Literatuuronderzoek naar voorvoetafwijkingen bij patiënten met reumatoïde artritis (RA) is tot nu toe vooral uitgevoerd bij schoendragende populaties. Op de site van Foot & Ankle Specialist is nu (mei 2015) een onderzoek gepubliceerd waarin onderzoekers een vergelijk hebben gemaakt tussen een schoendragende populatie en een niet-schoendragende populatie. De eerste groep werd betrokken uit een gespecialiseerde voet en enkelkliniek in Engeland en de tweede uit een gespecialiseerde voet- en enkelkliniek in India.
Afwijkingen 1e straal
Het onderzoek richtte zich vooral op klachten in de eerste straal. In de populatie van de Engelse kliniek vond men bij 1 patiënt een hallux varus, bij 90 patiënten een hallux valgus en 10 patiënten hadden geen afwijking in de eerste straal. In de Indiase kliniek hadden 19 patiënten een hallux varus en 6 een hallux valgus.
Afwijkingen 5e straal
Ook zagen de onderzoekers een grote variatie aan afwijkingen aan de kleine teen.

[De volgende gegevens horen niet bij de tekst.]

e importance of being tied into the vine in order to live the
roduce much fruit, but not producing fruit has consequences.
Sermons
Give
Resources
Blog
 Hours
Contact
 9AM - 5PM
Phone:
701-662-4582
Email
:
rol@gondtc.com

In de geschoeide populatie was dat vooral een dorsale subluxatie of dislocatie, waarbij digitus 5 in varusstand stond. In de ongeschoeide populatie was de meest voorkomende afwijking aan de kleine teen een varusstand of dislocatie. Als daarbij ook nog instabiliteit van het MTP-gewricht optreedt, kan dit leiden tot ernstige deformiteiten.
Determinanten
Volgens de onderzoekers zijn intrinsieke spierkrachten en gewicht dragende krachten de meest waarschijnlijke determinanten van de afwijking in de ongeschoeide groep, met hallux varus als een meer voorkomend probleem. In de geschoeide groep bepalen de externe krachten van de schoen de richting van de misvorming.